[Start of section]

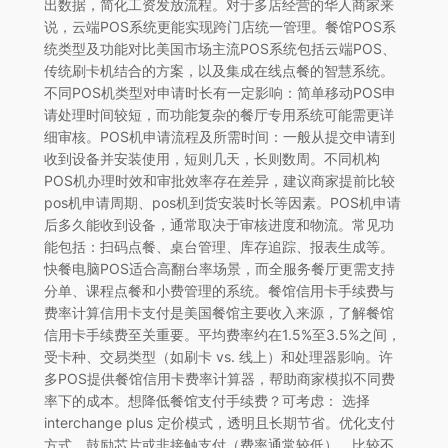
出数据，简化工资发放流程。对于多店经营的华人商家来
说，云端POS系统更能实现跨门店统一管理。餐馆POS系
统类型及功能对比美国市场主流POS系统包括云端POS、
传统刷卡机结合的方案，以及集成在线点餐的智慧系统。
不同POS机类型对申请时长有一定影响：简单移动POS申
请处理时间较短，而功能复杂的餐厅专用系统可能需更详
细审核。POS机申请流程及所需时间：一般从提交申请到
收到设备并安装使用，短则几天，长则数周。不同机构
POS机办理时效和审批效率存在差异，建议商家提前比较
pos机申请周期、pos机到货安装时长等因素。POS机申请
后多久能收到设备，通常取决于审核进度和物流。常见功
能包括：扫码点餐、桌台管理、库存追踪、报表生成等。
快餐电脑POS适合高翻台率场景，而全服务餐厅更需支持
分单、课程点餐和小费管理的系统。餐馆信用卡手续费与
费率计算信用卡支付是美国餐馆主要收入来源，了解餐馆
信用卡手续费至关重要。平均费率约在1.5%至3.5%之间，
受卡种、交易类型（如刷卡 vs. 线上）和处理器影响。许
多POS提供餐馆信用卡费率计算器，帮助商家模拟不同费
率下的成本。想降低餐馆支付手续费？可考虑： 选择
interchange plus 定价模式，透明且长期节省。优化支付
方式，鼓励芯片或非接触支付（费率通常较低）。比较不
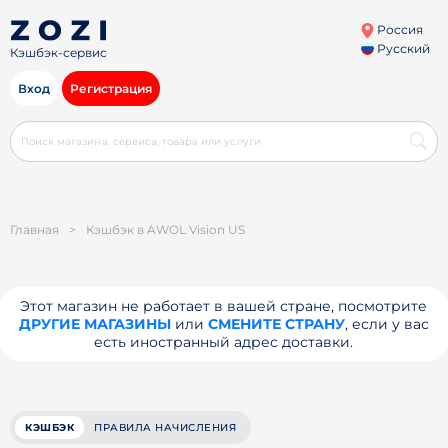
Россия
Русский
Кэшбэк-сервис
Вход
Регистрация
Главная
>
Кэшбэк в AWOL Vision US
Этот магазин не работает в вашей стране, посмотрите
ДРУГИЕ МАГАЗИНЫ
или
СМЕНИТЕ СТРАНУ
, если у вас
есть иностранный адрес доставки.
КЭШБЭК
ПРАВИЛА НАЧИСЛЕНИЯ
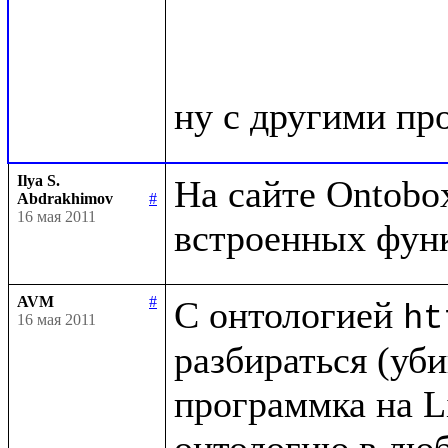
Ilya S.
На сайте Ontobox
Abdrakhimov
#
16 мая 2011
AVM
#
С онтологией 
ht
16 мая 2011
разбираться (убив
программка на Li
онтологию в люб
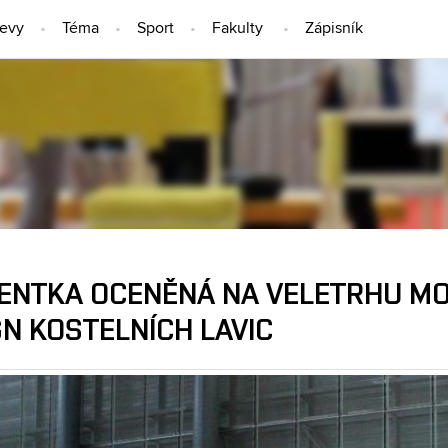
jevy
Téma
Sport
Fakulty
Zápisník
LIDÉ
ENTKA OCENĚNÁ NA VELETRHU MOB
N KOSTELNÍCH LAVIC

[End of section]
[Start of section]

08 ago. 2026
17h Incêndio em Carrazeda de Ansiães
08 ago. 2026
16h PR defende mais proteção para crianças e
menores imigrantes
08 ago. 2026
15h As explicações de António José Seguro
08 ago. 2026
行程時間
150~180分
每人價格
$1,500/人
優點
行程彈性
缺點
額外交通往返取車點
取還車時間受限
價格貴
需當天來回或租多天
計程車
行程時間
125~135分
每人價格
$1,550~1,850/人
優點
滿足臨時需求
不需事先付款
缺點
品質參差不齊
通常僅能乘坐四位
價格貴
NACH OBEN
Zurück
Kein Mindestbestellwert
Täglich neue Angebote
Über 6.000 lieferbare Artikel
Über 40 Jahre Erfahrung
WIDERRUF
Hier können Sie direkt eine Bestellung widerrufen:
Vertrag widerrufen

[End of section]
[Start of section]

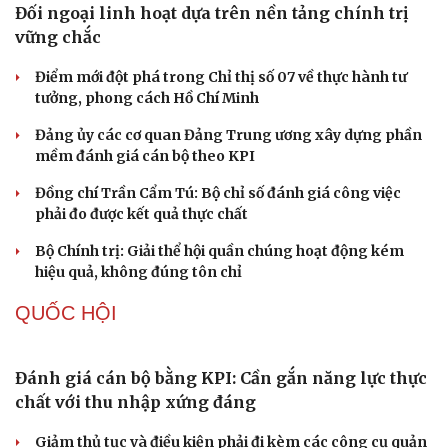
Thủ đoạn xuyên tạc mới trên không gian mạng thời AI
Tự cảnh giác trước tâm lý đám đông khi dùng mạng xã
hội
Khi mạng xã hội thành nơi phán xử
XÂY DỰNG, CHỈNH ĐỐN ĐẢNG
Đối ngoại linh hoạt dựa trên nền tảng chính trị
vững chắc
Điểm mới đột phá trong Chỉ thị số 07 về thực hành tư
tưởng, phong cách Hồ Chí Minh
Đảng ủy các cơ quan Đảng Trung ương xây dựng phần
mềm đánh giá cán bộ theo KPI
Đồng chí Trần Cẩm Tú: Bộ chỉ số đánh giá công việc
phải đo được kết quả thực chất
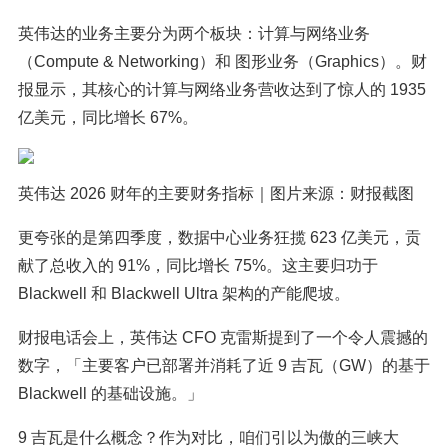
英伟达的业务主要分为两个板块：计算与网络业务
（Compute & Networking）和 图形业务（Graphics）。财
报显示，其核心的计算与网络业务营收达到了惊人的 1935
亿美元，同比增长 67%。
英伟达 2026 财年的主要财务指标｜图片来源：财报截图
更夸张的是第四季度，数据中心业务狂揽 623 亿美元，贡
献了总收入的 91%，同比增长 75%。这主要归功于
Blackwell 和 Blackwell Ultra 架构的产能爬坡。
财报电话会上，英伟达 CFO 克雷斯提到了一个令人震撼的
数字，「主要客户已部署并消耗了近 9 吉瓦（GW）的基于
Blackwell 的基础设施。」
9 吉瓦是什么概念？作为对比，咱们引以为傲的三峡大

[End of section]

Check each line of the data above, and please copy the ones in which the string "thực" occurs.

## REPLY:
Điểm mới đột phá trong Chỉ thị số 07 về thực hành tư
phải đo được kết quả thực chất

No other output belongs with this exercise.